An anthropic solution to the cosmological moduli problem

Light moduli fields, gravitationally coupled scalar fields with no classical potential and which are expected to emerge as remnants from string theory compactification, are dangerous to cosmology in that 1. their late-time decays may disrupt successful Big Bang Nucleosynthesis (BBN), 2. they may decay into gravitino pairs which result in violation of BBN constraints or overproduction of lightest SUSY particles (LSPs, assumed to constitute at least a portion of the dark matter in the universe) and 3. they may decay directly into LSPs, resulting in gross DM overproduction.

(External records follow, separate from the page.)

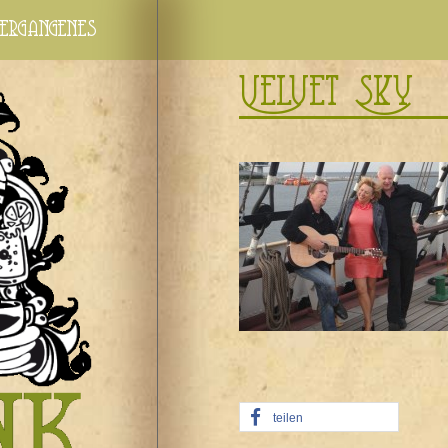
ergangenes
Velvet Sky
teilen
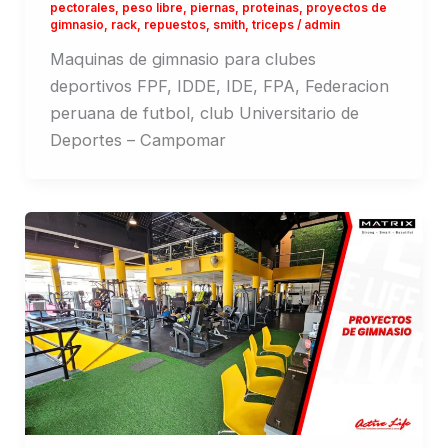
pectorales
,
peso libre
,
piernas
,
proteinas
,
proyectos de
gimnasio
,
rack
,
repuestos
,
smith
,
triceps
/
admin
Maquinas de gimnasio para clubes
deportivos FPF, IDDE, IDE, FPA, Federacion
peruana de futbol, club Universitario de
Deportes – Campomar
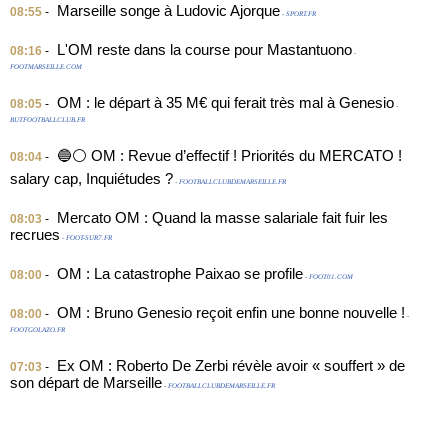
Marseille songe à Ludovic Ajorque
08:55
-
- SPORT.FR
L'OM reste dans la course pour Mastantuono
08:16
-
-
FOOTMARSEILLE.COM
OM : le départ à 35 M€ qui ferait très mal à Genesio
08:05
-
-
BUTFOOTBALLCLUB.FR
🔵⚪️ OM : Revue d’effectif ! Priorités du MERCATO !
08:04
-
salary cap, Inquiétudes ?
- FOOTBALLCLUBDEMARSEILLE.FR
Mercato OM : Quand la masse salariale fait fuir les
08:03
-
recrues
- FOOT-SUR7.FR
OM : La catastrophe Paixao se profile
08:00
-
- FOOT01.COM
OM : Bruno Genesio reçoit enfin une bonne nouvelle !
08:00
-
-
FOOTGOLAZO.FR
Ex OM : Roberto De Zerbi révèle avoir « souffert » de
07:03
-
son départ de Marseille
- FOOTBALLCLUBDEMARSEILLE.FR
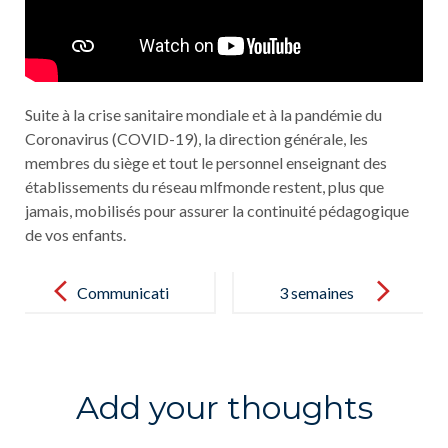
Suite à la crise sanitaire mondiale et à la pandémie du
Coronavirus (COVID-19), la direction générale, les
membres du siège et tout le personnel enseignant des
établissements du réseau mlfmonde restent, plus que
jamais, mobilisés pour assurer la continuité pédagogique
de vos enfants.
Post
navigation
Communicati
3 semaines
on du
1/2 de
directeur
quarantaine
général à tous
Add your thoughts
les membres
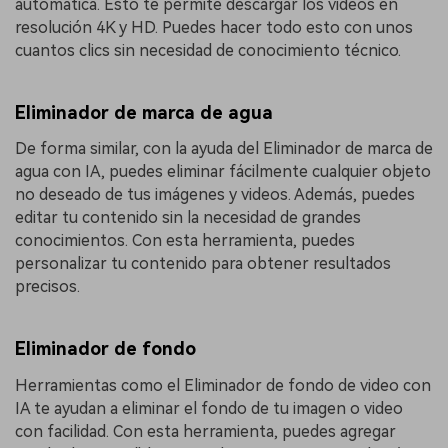
automática. Esto te permite descargar los videos en
resolución 4K y HD. Puedes hacer todo esto con unos
cuantos clics sin necesidad de conocimiento técnico.
Eliminador de marca de agua
De forma similar, con la ayuda del Eliminador de marca de
agua con IA, puedes eliminar fácilmente cualquier objeto
no deseado de tus imágenes y videos. Además, puedes
editar tu contenido sin la necesidad de grandes
conocimientos. Con esta herramienta, puedes
personalizar tu contenido para obtener resultados
precisos.
Eliminador de fondo
Herramientas como el Eliminador de fondo de video con
IA te ayudan a eliminar el fondo de tu imagen o video
con facilidad. Con esta herramienta, puedes agregar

Together, these constitute the cosmological moduli problem (CMP). The combined effects require lightest modulus mass m_\phi >~10^4 TeV, and if the lightest modulus mass m_\phi is correlated with the SUSY breaking scale m_{3/2}, then the underlying SUSY model would be highly unnatural. We present a solution to the CMP wherein the lightest modulus initial field strength \phi_0 is anthropically selected to be \phi_0\sim 10^{-7}m_P by the requirement that the dark matter-to-baryonic matter ratio be not-too-far removed from its present value so that sufficient baryons are present in the universe to create observers. In this case, instead of dark matter overproduction via neutralino reannihilation at the modulus decay temperature, the neutralinos inherit the reduced moduli number density, thereby gaining accord with the measured dark matter relic density.